— Reading text —
***

Monday, 19 September 2011

Coming to Meet – Communications - Transition Themes Week #8

Today is the start of the national Social Reporting Project – an experiment in Transition communications that is set to run throughout the autumn. Yesterday I wrote an editor’s introduction on our new blog on the Transition Network site and each day over the next fortnight each of the 12 bloggers taking part will introduce themselves and their initiatives. Thereafter we have guest editors who will write on a chosen topic and set the theme for the following weeks. Peter Lipman (chair of the Network) is kicking off October, writing on The Big Picture, Sophy Banks (Transition Training) November, with a post on Inner Transition.

Before the project began I wanted to meet as many of the Social Reporters as I could. So during September I’ve had long conversations with people on the phone and jumped on a lot of trains. Some of our communications are about practical things to do with uploading copy, deadlines, word count and all the technical stuff you need to know about writing a blog. But mostly it was to connect with the individuals taking part and the places where they live.

What is your initiative like?

What struck me, as I met everyone in the West, in their local cafes and around their kitchen tables, as I spoke with Teen about community woodlands in the Highlands of Scotland and set up a meeting with Jo at the community plant nursery in Finsbury Park, was that even though the language of Transition and the national culture is a shared thing, the places in which we do Transition are very different. The territory shapes it entirely. Not just whether you are in a market town or bio-region or city, but what makes up the configuration of that settlement, the land that surrounds it, the feel of a place, the history of its neighbourhoods, the spirit that inhabits the streets and hills.

***

[Dataset records]
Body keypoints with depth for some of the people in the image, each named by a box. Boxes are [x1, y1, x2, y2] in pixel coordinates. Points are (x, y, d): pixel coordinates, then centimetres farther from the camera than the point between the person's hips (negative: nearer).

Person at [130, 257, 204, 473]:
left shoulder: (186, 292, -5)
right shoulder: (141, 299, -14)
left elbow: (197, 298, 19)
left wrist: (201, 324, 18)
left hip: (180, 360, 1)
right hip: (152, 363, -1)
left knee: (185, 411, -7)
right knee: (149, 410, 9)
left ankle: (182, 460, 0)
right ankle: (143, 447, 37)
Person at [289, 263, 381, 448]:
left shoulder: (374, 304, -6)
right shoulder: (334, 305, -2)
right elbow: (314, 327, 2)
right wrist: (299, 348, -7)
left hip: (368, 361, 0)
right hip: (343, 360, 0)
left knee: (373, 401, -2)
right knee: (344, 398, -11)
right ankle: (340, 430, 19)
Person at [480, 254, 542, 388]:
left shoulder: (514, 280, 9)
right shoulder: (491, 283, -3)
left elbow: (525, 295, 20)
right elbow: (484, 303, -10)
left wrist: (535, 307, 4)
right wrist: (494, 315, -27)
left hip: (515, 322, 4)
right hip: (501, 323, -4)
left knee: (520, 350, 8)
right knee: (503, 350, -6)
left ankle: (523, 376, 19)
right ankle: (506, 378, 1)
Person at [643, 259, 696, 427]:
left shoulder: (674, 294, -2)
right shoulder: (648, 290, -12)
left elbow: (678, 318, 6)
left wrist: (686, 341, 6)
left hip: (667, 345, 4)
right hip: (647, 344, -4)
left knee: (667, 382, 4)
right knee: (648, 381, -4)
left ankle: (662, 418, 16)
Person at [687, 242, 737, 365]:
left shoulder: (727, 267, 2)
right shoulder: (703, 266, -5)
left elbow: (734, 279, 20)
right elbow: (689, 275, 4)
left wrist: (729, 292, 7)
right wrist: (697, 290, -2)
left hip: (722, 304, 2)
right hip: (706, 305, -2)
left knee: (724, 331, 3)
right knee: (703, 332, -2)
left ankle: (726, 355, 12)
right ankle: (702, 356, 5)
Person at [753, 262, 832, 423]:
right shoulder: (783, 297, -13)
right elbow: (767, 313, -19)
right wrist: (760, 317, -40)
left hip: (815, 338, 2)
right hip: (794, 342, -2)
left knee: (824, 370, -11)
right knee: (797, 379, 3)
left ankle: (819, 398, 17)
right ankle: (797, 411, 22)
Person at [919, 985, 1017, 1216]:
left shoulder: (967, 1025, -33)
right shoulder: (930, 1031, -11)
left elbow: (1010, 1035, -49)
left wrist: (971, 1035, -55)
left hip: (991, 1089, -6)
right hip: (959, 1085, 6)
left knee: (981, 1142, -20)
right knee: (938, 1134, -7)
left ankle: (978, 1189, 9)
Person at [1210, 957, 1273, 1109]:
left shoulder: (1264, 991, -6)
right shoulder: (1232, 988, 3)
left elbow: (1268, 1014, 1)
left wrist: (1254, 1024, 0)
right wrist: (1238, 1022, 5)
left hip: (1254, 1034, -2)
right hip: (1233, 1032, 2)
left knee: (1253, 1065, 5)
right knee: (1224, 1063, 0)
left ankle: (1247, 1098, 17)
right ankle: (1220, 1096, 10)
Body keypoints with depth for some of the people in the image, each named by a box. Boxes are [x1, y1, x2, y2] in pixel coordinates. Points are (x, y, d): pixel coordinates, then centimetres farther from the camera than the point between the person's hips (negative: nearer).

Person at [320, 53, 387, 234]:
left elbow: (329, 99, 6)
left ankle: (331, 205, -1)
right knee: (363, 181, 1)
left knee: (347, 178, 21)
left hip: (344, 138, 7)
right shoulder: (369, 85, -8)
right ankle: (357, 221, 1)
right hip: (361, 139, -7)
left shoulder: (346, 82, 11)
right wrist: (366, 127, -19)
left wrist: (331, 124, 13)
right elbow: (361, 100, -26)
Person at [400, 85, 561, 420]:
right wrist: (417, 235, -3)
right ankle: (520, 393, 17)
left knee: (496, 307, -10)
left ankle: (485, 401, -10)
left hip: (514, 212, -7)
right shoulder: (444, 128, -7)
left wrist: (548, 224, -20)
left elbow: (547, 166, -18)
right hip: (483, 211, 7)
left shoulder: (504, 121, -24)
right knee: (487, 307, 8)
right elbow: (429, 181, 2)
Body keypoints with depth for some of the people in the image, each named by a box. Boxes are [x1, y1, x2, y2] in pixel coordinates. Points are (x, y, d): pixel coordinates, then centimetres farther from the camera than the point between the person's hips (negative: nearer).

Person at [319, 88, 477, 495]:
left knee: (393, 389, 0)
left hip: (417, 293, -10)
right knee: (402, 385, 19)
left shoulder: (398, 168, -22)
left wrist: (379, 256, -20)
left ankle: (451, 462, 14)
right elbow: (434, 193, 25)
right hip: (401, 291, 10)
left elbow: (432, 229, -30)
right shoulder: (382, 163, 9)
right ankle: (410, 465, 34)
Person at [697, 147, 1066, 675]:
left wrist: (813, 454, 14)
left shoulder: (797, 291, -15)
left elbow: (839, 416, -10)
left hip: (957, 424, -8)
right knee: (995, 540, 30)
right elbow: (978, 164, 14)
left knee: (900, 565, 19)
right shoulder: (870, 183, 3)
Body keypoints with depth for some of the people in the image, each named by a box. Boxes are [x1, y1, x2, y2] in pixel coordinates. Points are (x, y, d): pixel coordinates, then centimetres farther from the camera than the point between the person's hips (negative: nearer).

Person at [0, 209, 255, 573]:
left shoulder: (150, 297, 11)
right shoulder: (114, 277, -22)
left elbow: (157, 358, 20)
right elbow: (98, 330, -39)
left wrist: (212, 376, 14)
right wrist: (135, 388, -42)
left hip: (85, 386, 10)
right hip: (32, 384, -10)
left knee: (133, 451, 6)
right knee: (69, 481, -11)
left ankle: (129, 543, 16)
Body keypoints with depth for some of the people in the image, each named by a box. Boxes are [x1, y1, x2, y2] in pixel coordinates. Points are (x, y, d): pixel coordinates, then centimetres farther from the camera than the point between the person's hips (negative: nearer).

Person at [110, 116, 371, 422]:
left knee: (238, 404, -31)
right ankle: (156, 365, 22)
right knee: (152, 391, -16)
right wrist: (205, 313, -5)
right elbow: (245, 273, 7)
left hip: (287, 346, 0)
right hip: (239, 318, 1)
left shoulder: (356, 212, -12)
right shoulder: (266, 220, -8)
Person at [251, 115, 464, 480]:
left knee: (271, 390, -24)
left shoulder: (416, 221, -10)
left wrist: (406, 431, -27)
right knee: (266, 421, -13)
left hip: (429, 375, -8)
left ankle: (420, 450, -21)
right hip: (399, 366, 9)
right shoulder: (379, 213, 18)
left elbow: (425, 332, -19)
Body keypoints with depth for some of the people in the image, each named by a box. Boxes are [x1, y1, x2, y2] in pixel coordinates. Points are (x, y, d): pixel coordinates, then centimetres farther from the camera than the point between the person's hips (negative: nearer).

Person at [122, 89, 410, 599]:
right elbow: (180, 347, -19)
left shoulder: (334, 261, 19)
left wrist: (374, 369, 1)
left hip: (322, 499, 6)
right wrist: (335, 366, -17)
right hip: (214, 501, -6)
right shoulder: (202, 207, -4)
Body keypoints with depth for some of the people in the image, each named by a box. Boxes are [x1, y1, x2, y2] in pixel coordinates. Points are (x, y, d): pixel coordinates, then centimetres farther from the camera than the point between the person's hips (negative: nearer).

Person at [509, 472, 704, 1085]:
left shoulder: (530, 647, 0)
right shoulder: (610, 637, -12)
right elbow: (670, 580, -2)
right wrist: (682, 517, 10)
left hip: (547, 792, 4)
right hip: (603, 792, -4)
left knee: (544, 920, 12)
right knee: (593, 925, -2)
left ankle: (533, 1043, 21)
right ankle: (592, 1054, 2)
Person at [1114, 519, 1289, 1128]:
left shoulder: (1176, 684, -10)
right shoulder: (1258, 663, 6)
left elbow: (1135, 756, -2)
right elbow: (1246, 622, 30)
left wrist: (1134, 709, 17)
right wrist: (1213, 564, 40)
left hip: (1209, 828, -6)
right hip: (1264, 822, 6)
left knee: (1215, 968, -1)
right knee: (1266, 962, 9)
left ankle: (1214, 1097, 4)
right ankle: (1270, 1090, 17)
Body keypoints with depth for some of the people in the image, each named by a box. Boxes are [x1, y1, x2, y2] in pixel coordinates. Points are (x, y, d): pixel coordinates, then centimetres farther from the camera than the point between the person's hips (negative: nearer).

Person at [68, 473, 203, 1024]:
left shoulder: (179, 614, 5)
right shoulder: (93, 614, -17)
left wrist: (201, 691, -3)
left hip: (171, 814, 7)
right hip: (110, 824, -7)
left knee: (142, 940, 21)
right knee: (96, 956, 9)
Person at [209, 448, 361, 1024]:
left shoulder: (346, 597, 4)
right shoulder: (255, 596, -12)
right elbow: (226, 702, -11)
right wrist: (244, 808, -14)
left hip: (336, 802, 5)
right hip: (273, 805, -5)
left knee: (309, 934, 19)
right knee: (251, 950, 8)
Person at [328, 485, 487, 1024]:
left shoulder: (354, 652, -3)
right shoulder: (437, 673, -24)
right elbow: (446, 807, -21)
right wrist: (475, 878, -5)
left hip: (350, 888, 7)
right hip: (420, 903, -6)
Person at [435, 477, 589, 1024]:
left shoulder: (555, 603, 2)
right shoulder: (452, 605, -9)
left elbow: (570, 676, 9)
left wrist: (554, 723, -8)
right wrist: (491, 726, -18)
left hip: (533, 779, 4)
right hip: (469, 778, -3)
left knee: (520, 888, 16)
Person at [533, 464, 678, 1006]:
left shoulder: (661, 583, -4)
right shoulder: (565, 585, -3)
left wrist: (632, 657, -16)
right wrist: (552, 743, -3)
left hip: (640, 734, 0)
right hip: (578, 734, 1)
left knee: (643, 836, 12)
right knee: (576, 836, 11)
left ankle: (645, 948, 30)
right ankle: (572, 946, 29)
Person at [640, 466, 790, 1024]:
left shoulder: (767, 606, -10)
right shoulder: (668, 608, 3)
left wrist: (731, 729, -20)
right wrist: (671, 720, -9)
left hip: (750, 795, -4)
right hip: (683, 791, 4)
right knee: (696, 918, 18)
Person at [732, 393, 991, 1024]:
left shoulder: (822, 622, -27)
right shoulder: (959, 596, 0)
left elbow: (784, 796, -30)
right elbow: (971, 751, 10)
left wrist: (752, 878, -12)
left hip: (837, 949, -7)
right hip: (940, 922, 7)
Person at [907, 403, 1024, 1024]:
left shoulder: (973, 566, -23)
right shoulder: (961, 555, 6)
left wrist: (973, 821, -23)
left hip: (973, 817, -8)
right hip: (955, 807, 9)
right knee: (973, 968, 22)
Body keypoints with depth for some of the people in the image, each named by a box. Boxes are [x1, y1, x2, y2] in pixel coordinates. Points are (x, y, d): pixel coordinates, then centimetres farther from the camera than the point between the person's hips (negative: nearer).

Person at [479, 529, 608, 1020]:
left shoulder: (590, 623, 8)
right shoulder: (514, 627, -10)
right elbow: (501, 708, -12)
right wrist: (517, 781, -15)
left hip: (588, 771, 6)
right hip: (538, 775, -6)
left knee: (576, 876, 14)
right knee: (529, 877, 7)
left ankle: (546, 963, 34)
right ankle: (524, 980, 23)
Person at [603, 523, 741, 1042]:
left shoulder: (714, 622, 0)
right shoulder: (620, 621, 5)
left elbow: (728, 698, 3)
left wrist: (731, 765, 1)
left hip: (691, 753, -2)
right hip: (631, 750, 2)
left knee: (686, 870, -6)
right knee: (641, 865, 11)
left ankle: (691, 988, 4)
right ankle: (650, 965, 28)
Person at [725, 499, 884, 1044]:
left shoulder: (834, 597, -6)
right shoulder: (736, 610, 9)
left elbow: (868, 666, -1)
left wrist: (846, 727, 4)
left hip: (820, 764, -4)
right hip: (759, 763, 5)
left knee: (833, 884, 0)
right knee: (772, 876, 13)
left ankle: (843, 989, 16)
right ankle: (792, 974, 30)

***

— Aim of the task —
Retype the stretch of the Social Reporting Project post above from "What struck me, as" through "streets and hills.", keeping every word and punctuation mark unchanged.

— Completed task —
What struck me, as I met everyone in the West, in their local cafes and around their kitchen tables, as I spoke with Teen about community woodlands in the Highlands of Scotland and set up a meeting with Jo at the community plant nursery in Finsbury Park, was that even though the language of Transition and the national culture is a shared thing, the places in which we do Transition are very different. The territory shapes it entirely. Not just whether you are in a market town or bio-region or city, but what makes up the configuration of that settlement, the land that surrounds it, the feel of a place, the history of its neighbourhoods, the spirit that inhabits the streets and hills.